Dienstleistungs- und Handwerkerrechnungen noch 2025 zahlen

Prüfen Sie bis Jahresende, welche Rechnungen für Dienstleistungen und Handwerkerarbeiten noch offen sind. Denn nur rechtzeitig bezahlte und belegte Ausgaben können steuerlich geltend gemacht werden. Wer jetzt handelt, kann sich Steuerermäßigungen von bis zu 4.000 Euro sichern.
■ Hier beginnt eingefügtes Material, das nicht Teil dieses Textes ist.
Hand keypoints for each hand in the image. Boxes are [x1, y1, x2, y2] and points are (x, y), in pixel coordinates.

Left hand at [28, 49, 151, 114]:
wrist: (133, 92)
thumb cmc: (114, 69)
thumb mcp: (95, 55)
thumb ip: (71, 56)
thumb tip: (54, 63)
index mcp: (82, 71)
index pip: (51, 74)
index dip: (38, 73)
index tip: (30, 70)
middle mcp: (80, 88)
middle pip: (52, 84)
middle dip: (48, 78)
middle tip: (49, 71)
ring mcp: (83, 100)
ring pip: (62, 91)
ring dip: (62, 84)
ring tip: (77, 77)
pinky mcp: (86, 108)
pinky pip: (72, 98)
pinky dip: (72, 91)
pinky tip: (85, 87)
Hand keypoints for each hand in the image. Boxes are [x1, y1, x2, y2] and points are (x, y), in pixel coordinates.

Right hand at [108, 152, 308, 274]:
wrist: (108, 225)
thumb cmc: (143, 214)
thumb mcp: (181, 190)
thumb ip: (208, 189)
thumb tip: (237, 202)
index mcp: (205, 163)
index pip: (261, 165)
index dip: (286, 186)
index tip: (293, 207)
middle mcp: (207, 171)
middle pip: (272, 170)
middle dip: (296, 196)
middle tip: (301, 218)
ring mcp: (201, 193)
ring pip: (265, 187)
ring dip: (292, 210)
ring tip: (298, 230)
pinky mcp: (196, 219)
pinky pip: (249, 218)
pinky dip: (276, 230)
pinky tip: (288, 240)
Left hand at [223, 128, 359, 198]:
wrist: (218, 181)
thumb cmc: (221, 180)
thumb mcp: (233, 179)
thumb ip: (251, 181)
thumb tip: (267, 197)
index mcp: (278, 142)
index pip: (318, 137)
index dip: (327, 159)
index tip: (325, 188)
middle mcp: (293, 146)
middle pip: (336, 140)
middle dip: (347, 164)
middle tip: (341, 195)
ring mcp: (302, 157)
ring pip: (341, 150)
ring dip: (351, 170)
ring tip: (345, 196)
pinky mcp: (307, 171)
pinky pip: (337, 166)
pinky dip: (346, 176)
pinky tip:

Wir erklären, worauf es dabei ankommt.

Wer Dienstleistungen oder Handwerkerarbeiten im privaten Umfeld in Anspruch nimmt, kann bares Geld sparen. Steuerlich gefördert werden beispielsweise Kosten für Reinigungskräfte, Gartenpflege, Pflege- oder Betreuungsleistungen. „Bis zu 20 Prozent der Aufwendungen, maximal 4.000 Euro jährlich, können direkt von der Steuer abgezogen werden“, erläutert Alexander Platz, Steuerberater bei Treukontax in Bischofswerda. Auch Arbeitskosten von Handwerkerinnen und Handwerkern, etwa bei Wartungs-, Renovierungs- oder Reparaturarbeiten, lassen sich bis zu 1.200 Euro pro Jahr geltend machen. Das gilt auch für Maßnahmen zur Erweiterung oder Gestaltung des Gartens.
 

Wann gilt eine Leistung als bezahlt?
Ein häufiger Irrtum: Entscheidend für die Steuerermäßigung ist nicht der Zeitpunkt der Leistungserbringung, sondern der Zeitpunkt der Zahlung. Nur Rechnungen, die bis zum 31. Dezember beglichen werden, können im laufenden Steuerjahr berücksichtigt werden. „Die Finanzämter schauen genau auf das Datum des Zahlungsvorgangs“, betont Steuerberater Alexander Platz. Wichtig ist zudem, dass die Zahlung per Überweisung oder Lastschrift erfolgt. Barzahlungen erkennt das Finanzamt nicht an. Außerdem muss eine ordnungsgemäße Rechnung vorliegen, auf der die Höhe der Arbeits- und Materialkosten getrennt ausgewiesen ist. Liegt keine getrennte Ausweisung oder nachträgliche Aufteilung durch den Handwerker vor, kann die Steuerermäßigung grundsätzlich nicht gewährt werden.
 

Was gilt für Abschlagszahlungen und Kostenvoranschläge?
Manche Auftraggeberinnen und Auftraggeber möchten noch vor Jahresende zahlen, obwohl die Leistung erst im kommenden Jahr beendet wird. Das Finanzamt akzeptiert solche Zahlungen nur, wenn bereits eine entsprechende Rechnung vorliegt. „Überweisungen nur auf Basis eines bloßen Angebots oder Kostenvoranschlags gelten steuerlich als freiwillig und werden nicht berücksichtigt“, warnt Steuerberater Alexander Platz. Wer also schon heute Geld überweisen möchte, um die Steuerermäßigung zu sichern, sollte unbedingt auf eine korrekte Abschlagsrechnung bestehen. 
Bis zum Jahresende bleibt noch Zeit, um von den Steuerermäßigungen für Handwerker- und haushaltsnahe Dienstleistungen zu profitieren. „Voraussetzung sind eine passende Rechnung, die unbare Zahlung und der rechtzeitige Zahlungsvorgang“, fasst es Steuerberater Alexander Platz zusammen.